Profile: Christoph Waltz
- Katherine McLaughlin
- 15 December 2014
Two-time Oscar winner on his latest film, working with Tim Burton, choosing roles, and the role of critcs
Katherine McLaughlin catches up with two-time Academy Award winner Christoph Waltz, ahead of his turn as art plagiarist Walter Keane in Tim Burton’s Big Eyes
Background: Born in Vienna, Christoph Waltz had been acting for many years before he got his first big Hollywood break in Quentin Tarantino’s Inglourious Basterds as the evil Col. Hans Landa, for which he was awarded the Oscar for best supporting actor. Since then he has worked with Terry Gilliam on Zero Theorem, Roman Polanski on Carnage and reunited with Tarantino for Django Unchained, which bagged him his second Academy Award.
What's next? Waltz takes on the role of art plagiarist Walter Keane alongside Amy Adams in Tim Burton’s Big Eyes, which tells the stranger than fiction tale in which Walter took credit for his wife Margaret’s paintings and fooled the art world for many years.

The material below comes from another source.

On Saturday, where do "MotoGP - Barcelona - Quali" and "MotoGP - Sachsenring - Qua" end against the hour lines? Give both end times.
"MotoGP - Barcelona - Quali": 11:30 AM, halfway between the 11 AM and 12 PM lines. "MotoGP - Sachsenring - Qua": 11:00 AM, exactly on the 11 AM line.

On working with Tim Burton: ‘It's his very personal view that makes him so interesting to work with. He has a very specific perspective on life on Earth. Which is wonderful to tap in to. Some of my favourite movies are made by him. I like Big Fish.’
On his preparation for the role of Walter Keane: ‘[Keane] did write an autobiography which is not really useful as it's hugely exaggerated to make a very decisive point about taking revenge and clearing his name. It's delusional rambling. The script provides enough interesting leads to follow and look into.’

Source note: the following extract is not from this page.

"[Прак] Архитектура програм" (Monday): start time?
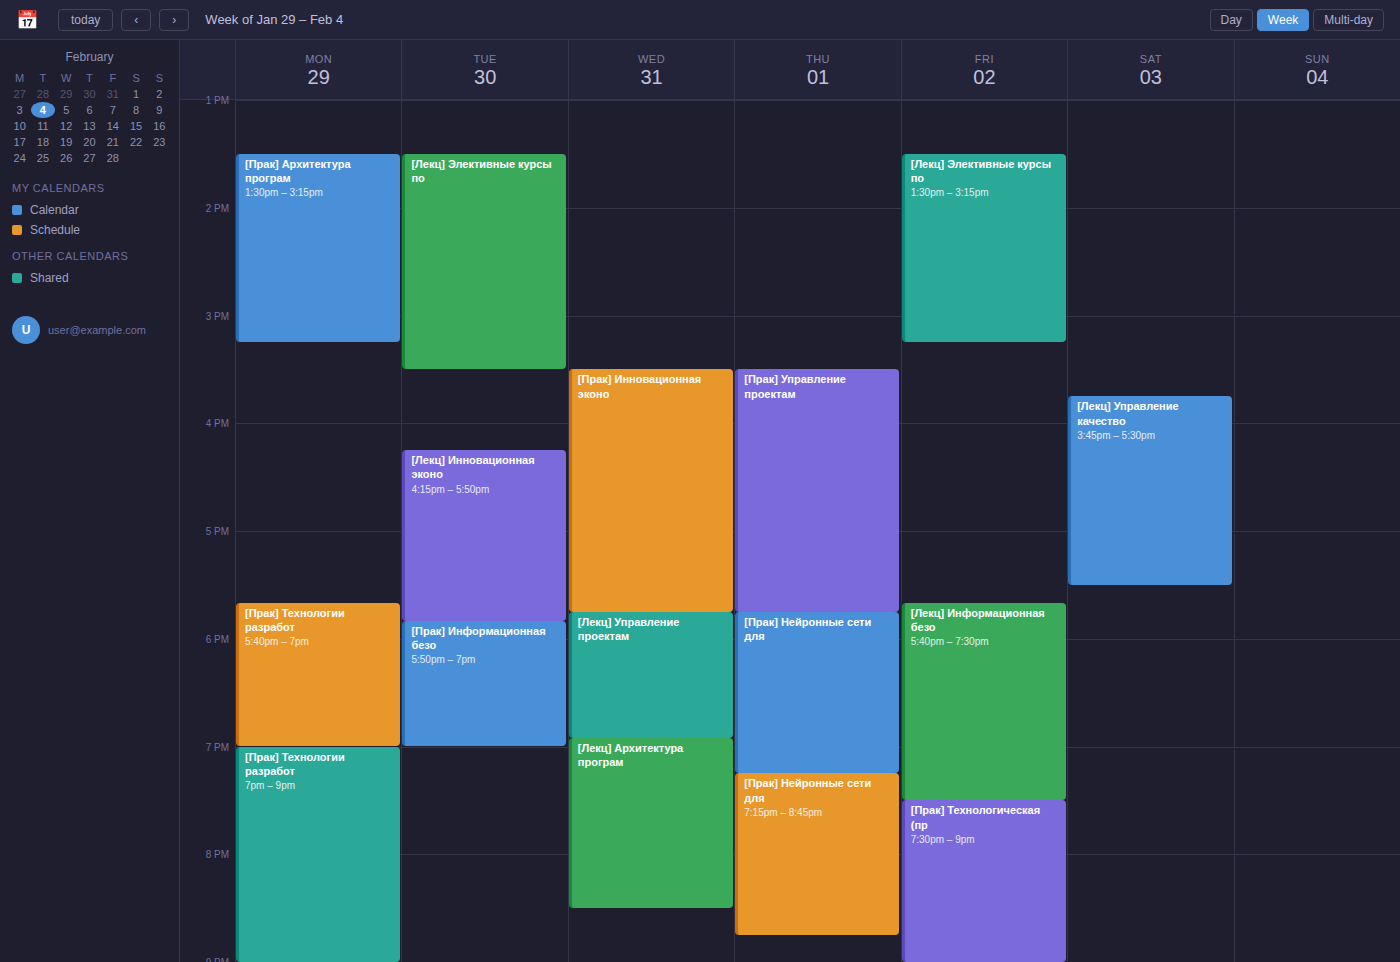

On his criteria for choosing a role: ‘It's like a very detailed concoction, you brew that up and all the ingredients have to be right for me to swallow. Of course it's the story most importantly and then the character but equally important would be the filmmaker, the other actors, the greater context, how it fits into my life, how it fits into what I perceive is important to tell.’
On critics: ‘I concur with the art critic in the movie who explains why critics are important, yet they might be important for other reasons they believe they are. To offer different perspectives and put the art that is being criticised in different context. Not really to pass judgement, because thank you very much I'll either do it myself or in my case make a great effort not to do it myself. Passing judgement will finish the thing, it will finish the discourse, and the beauty of art is that it's not finished, it continues through being perceived and since the means of perception change all the time there's a dynamic to be experienced.’

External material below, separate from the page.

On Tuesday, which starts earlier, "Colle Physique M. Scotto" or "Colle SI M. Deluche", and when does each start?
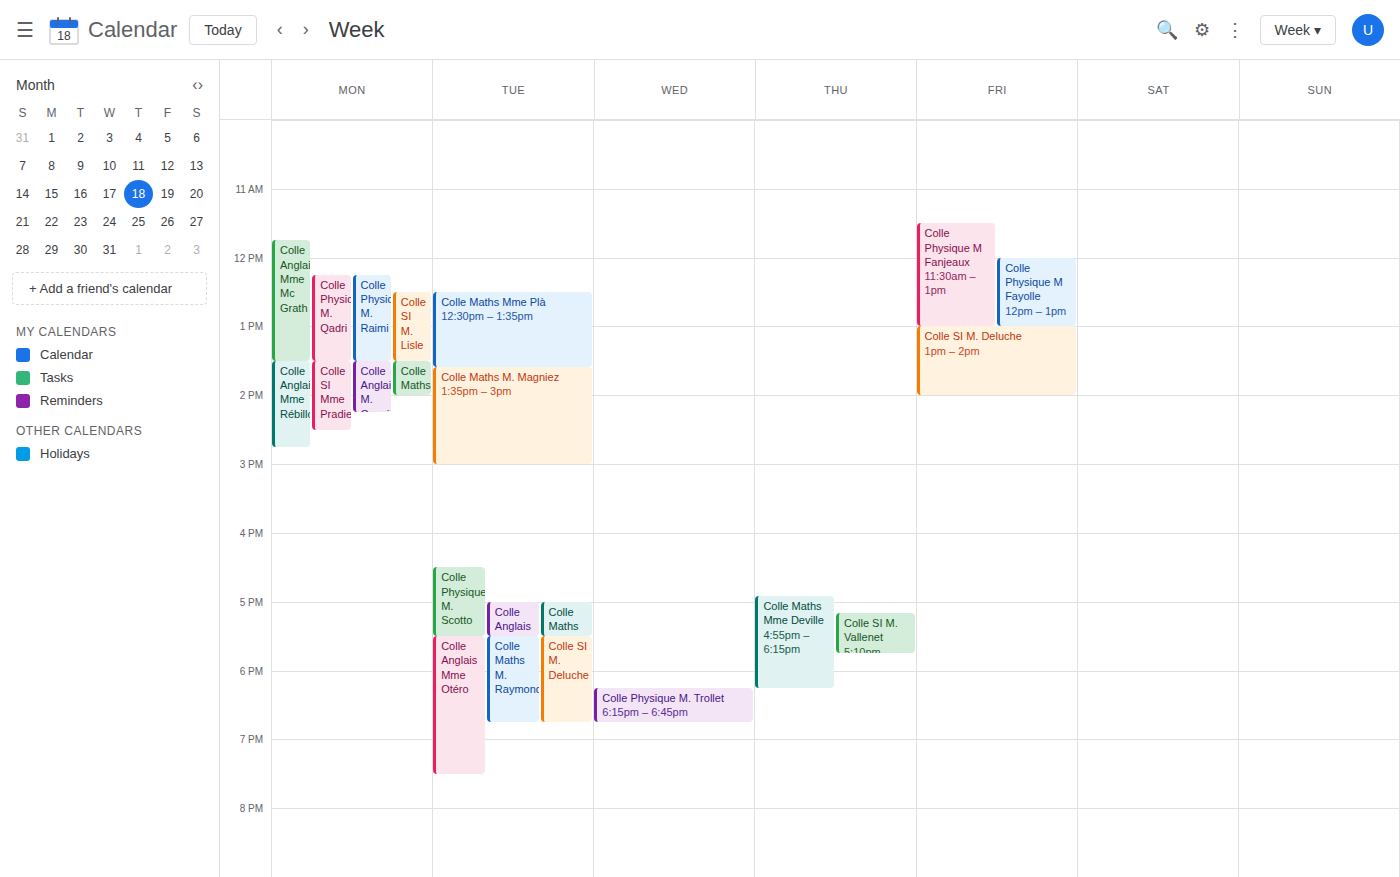
"Colle Physique M. Scotto" 4:30 PM; "Colle SI M. Deluche" 5:30 PM.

On how he felt when he won his first Oscar: ‘Have you ever experienced something that came out like a lightning flash of blue skies? It doesn't always have to be a positive experience. An accident happens like that. When it happens your cognitive apparatus is not tuned into that, so the figure of speech "I can't believe it" is literally true. When it happens you can't believe it. I'm not quick enough to switch the whole system off, so it all sinks in afterwards. So I can't really tell you about the actual experience other than the blank.’
Big Eyes is on general release from Fri 26 December.